» Dataset extract
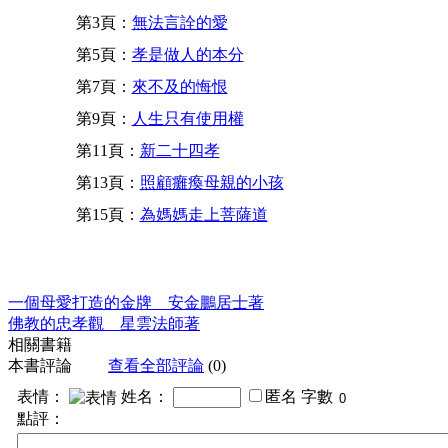
第3頁：
無法言詮的愛
第5頁：
孝是做人的本分
第7頁：
來不及的悔恨
第9頁：
人生只有使用權
第11頁：
新二十四孝
第13頁：
照顧癱瘓母親的小孩
第15頁：
為媽媽走上菩薩道
一個母愛打造的金牌 安金鵬居士著
佛教的忠孝觀 星雲法師著
相關書籍
本書評論
查看全部評論
(0)
表情：
姓名：
匿名
字數
點評：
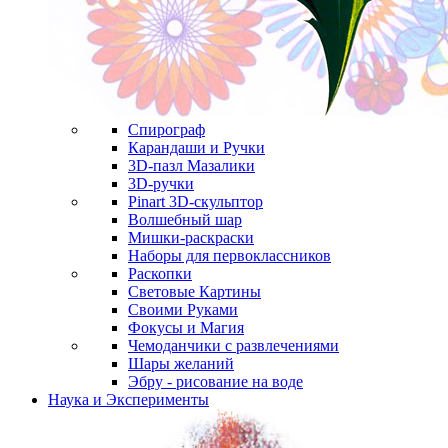
Спирограф
Карандаши и Ручки
3D-пазл Мазалики
3D-ручки
Pinart 3D-скульптор
Волшебный шар
Мишки-раскраски
Наборы для первоклассников
Раскопки
Световые Картины
Своими Руками
Фокусы и Магия
Чемоданчики с развлечениями
Шары желаний
Эбру - рисование на воде
Наука и Эксперименты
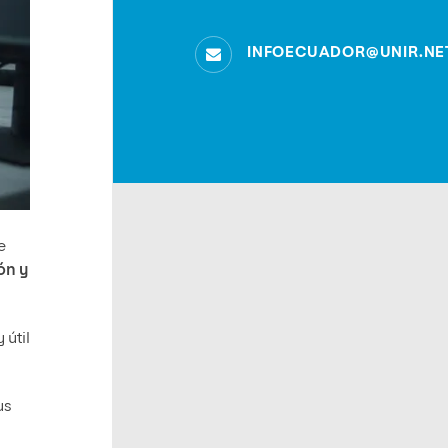
INFOECUADOR@UNIR.NE
e
ión y
 útil
us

» Exercise
Update the text of all the records, replacing every "頁" with "页" and leaving everything else unchanged. Leave the pictures out of your answer.

» Completed exercise
第3页：
無法言詮的愛
第5页：
孝是做人的本分
第7页：
來不及的悔恨
第9页：
人生只有使用權
第11页：
新二十四孝
第13页：
照顧癱瘓母親的小孩
第15页：
為媽媽走上菩薩道
一個母愛打造的金牌 安金鵬居士著
佛教的忠孝觀 星雲法師著
相關書籍
本書評論
查看全部評論
(0)
表情：
姓名：
匿名
字數
點評：
Спирограф
Карандаши и Ручки
3D-пазл Мазалики
3D-ручки
Pinart 3D-скульптор
Волшебный шар
Мишки-раскраски
Наборы для первоклассников
Раскопки
Световые Картины
Своими Руками
Фокусы и Магия
Чемоданчики с развлечениями
Шары желаний
Эбру - рисование на воде
Наука и Эксперименты
INFOECUADOR@UNIR.NE
e
ión y
 útil
us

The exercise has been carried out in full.